=== GIVEN ENTRIES ===
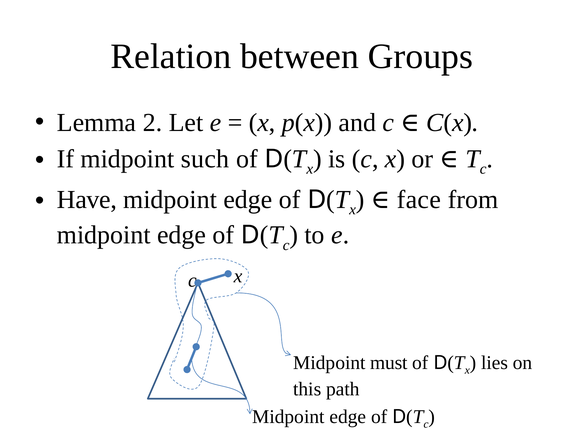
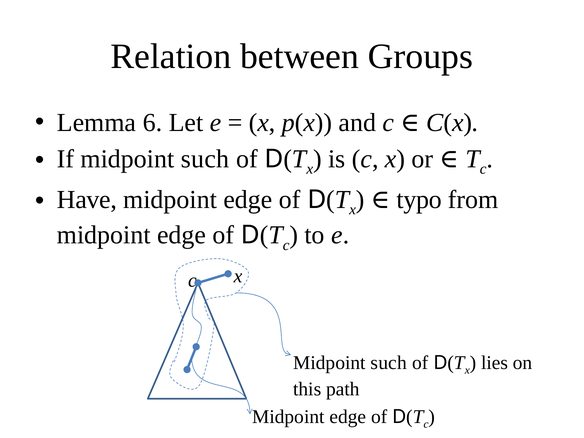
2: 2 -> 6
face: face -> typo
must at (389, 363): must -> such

==

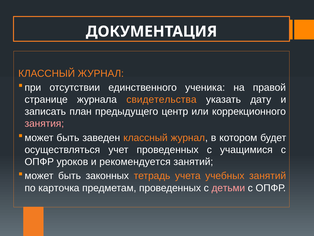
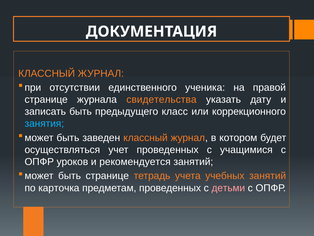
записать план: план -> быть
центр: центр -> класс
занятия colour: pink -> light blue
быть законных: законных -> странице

=== DESCRIPTION OF THE TASK ===
Update the records, giving everything from the line containing "записать план: план -> быть" down to the line containing "быть законных: законных -> странице" again with "центр" replaced by "узел" and all else unchanged.

=== TASK RESPONSE ===
записать план: план -> быть
узел: узел -> класс
занятия colour: pink -> light blue
быть законных: законных -> странице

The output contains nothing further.